Jake picture Jake · Dec 5, 2011 · Viewed 152k times · Source

I've done some research, and I seem to be missing one small part of this algorithm. I understand how a Breadth-First Search works, but I don't understand how exactly it will get me to a specific path, as opposed to just telling me where each individual node can go. I guess the easiest way to explain my confusion is to provide an example:

So for instance, let's say I have a graph like this:

enter image description here

And my goal is to get from A to E (all edges are unweighted).

I start at A, because that's my origin. I queue A, followed by immediately dequeueing A and exploring it. This yields B and D, because A is connected to B and D. I thus queue both B and D.

I dequeue B and explore it, and find that it leads to A (already explored), and C, so I queue C. I then dequeue D, and find that it leads to E, my goal. I then dequeue C, and find that it also leads to E, my goal.

I know logically that the fastest path is A->D->E, but I'm not sure how exactly the breadth-first search helps - how should I be recording paths such that when I finish, I can analyze the results and see that the shortest path is A->D->E?

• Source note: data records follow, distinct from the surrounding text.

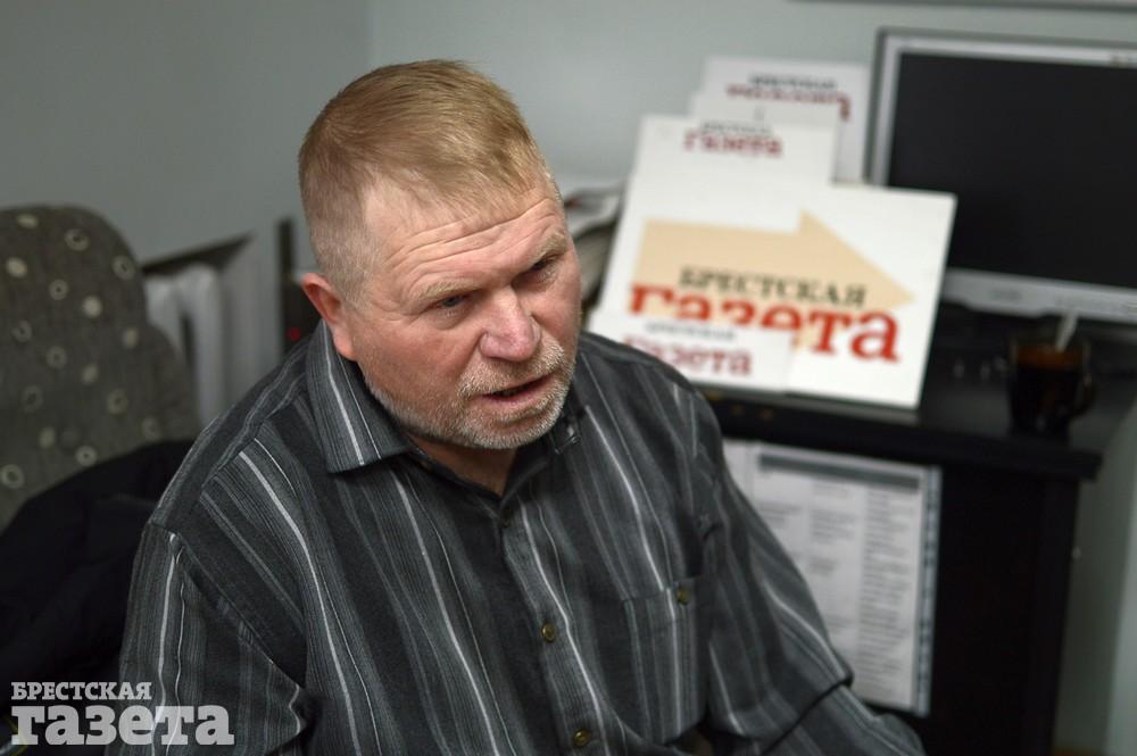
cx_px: 568
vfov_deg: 25.7
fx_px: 1657
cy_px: 378
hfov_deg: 37.9
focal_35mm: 52
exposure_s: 1/80
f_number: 1.8
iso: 200
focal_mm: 35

Also, note that I'm not actually using a tree, so there are no "parent" nodes, only children.

Answer

Sergey Kalinichenko picture Sergey Kalinichenko · Dec 5, 2011

Technically, Breadth-first search (BFS) by itself does not let you find the shortest path, simply because BFS is not looking for a shortest path: BFS describes a strategy for searching a graph, but it does not say that you must search for anything in particular.

Dijkstra's algorithm adapts BFS to let you find single-source shortest paths.

In order to retrieve the shortest path from the origin to a node, you need to maintain two items for each node in the graph: its current shortest distance, and the preceding node in the shortest path. Initially all distances are set to infinity, and all predecessors are set to empty. In your example, you set A's distance to zero, and then proceed with the BFS. On each step you check if you can improve the distance of a descendant, i.e. the distance from the origin to the predecessor plus the length of the edge that you are exploring is less than the current best distance for the node in question. If you can improve the distance, set the new shortest path, and remember the predecessor through which that path has been acquired. When the BFS queue is empty, pick a node (in your example, it's E) and traverse its predecessors back to the origin. This would give you the shortest path.

If this sounds a bit confusing, wikipedia has a nice pseudocode section on the topic.